In early December 2021, rumors about a remote code execution (RCE) vulnerability in Log4j began circulating on social media, dubbed Log4Shell. Over the next three days, those rumors were confirmed and the immense scope of the vulnerability became clear. The vulnerability was found in almost all Java applications. Vulnerable versions of Log4j were in organizations’ applications’ direct dependencies and in their transitive dependencies. It was embedded in vendor products, including monitoring, visualization, and security tools. Remediating it required dependency updates, testing and deployment cycles, and redeployment of vendor software.

In the aftermath of this vulnerability, some organizations responded quickly and with relative efficiency. Others lost days, weeks and months before even beginning their response.

There is much we can learn from these differences among organizations, and this talk attempts to capture and synthesize some of those learnings.

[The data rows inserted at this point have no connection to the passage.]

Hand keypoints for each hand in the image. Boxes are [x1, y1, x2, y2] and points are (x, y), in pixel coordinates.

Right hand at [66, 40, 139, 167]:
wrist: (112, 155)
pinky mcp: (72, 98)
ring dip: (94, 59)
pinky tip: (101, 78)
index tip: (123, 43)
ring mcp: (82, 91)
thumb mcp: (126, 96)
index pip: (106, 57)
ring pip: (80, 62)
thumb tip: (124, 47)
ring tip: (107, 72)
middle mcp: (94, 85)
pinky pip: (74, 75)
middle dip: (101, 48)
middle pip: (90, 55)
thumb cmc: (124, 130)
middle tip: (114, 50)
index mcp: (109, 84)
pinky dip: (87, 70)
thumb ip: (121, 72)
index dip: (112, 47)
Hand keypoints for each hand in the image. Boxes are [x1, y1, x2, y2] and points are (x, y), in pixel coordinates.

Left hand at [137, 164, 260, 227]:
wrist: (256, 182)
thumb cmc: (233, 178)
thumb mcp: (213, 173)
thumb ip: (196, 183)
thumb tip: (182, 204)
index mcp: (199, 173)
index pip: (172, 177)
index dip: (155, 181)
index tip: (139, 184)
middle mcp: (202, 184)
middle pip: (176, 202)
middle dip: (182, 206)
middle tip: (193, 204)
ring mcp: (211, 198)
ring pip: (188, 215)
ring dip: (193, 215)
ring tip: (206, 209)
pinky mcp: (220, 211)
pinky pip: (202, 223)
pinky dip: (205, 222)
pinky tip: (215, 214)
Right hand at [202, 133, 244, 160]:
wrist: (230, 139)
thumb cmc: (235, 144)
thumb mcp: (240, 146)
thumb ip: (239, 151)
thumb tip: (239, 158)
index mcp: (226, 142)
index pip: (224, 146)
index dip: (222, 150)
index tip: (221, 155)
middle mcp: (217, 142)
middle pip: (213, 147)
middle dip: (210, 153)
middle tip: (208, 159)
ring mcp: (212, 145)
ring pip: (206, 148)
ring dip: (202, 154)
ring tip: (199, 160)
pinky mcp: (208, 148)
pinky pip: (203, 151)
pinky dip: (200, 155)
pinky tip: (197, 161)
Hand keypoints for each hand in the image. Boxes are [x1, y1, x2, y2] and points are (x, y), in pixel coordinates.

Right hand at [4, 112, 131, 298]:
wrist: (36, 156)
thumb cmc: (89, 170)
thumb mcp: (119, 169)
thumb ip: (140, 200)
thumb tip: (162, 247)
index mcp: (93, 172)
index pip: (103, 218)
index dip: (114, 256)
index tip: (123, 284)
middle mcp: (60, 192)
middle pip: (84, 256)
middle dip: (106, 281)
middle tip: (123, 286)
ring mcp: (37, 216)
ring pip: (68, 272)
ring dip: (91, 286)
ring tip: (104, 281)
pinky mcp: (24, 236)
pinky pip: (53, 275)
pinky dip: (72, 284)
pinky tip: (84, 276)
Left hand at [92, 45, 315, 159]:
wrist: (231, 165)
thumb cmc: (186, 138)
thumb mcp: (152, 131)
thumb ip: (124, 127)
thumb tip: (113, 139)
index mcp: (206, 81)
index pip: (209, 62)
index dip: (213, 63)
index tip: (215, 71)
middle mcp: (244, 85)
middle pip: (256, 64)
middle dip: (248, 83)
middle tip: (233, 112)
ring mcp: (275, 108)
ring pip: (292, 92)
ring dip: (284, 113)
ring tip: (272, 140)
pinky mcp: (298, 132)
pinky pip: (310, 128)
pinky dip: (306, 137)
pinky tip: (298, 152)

This talk will (a) Describe three broad categories of enterprises based on their responses to Log4Shell and (b) Identify the key characteristics of each of these patterns.

Three broad categories of enterprises are:
- High performers/”The Good” - Had good visibility of the blast radius. Took control of the situation within days. Fixed most custom developed applications in a week or so. Had least amount of toil and human impact
- Medium performers/”The Not-so-good” - Had partial visibility of the blast radius. Took control of the situation within a month or so. Fixed most custom developed applications within 2 months. Had some human impact.
- Poor performers/”The bad” - No visibility of the blast radius. Lots of custom script and manual labor to understand the impact. Took months to fix only the “known” applications.
Key characteristics of the above groups
- High performers - (1) Have Software Composition Analysis (SCA) or similar capabilities to get full visibility of bill of material of all applications, (2) Have fully automated delivery pipelines, (3) Uses IaC (4) High ownership engineering culture / “You Built It, You Own It” (5) Developers own security too (with the help of InfoSec team consultation)
- Medium Performers - (1) Have partial coverage via SCA or similar capabilities (2) Have semi-automated delivery pipelines (3) Mix of cloud and on-prem production load (4) Mix of legacy and modern application (5) Bit of hero culture (6) High people impact including people canceling vacation time
- Poor performers - (1) Weak tooling, (2) Legacy applications and technology stack, (3) Silos of Dev, Ops and Security (4) Poor engineering culture

This talk is based on a paper (to be published during Fall 2022 by IT Revolution) written by Randy Shoup (Chief Architect, eBay), Mychael Nygard (Author of Release It), Chris Hill (Director, TMobile), Dominica DeGrandis (Principle Flow Advisor, Tasktop) and Topo Pal (VP, Fidelity Investments)

Key Takeaways:

Discovery, inventory and managing Risks - Open Source Software enters an enterprise in different “shapes and sizes” - from a few lines of code to full blown frameworks and platforms; from a developer tool to OS; from web proxy to RDBMS. And then some more - via vendor software. They also come in via many entryways - such as, developers downloading software from the internet, build pipelines downloading directly from the internet or using a “proxy” such as Nexus, Artifactory etc, production instances directly installing software from public repositories and so on. You will learn how you can (1) Have full visibility of what gets in and what gets used and how (2) Identify risks and (3) Design and implement controls to mitigate the risks
Fast impact analysis - You will learn how you can get a list of all the places where a particular open source software is used very fast.
Automated deployment and release - Once a fix is made, need to send the fix to production safely and promptly. You will learn about a few patterns to achieve this.
Identifying the fix and fixing it - Even the simplest fix can be very confusing and mind-numbing and frustrating at times when it comes to the scale of Log4Shell. You will learn about various patterns to identify and fix while reducing friction between teams.
It may be a good idea to establish a “fire drill” process going forward.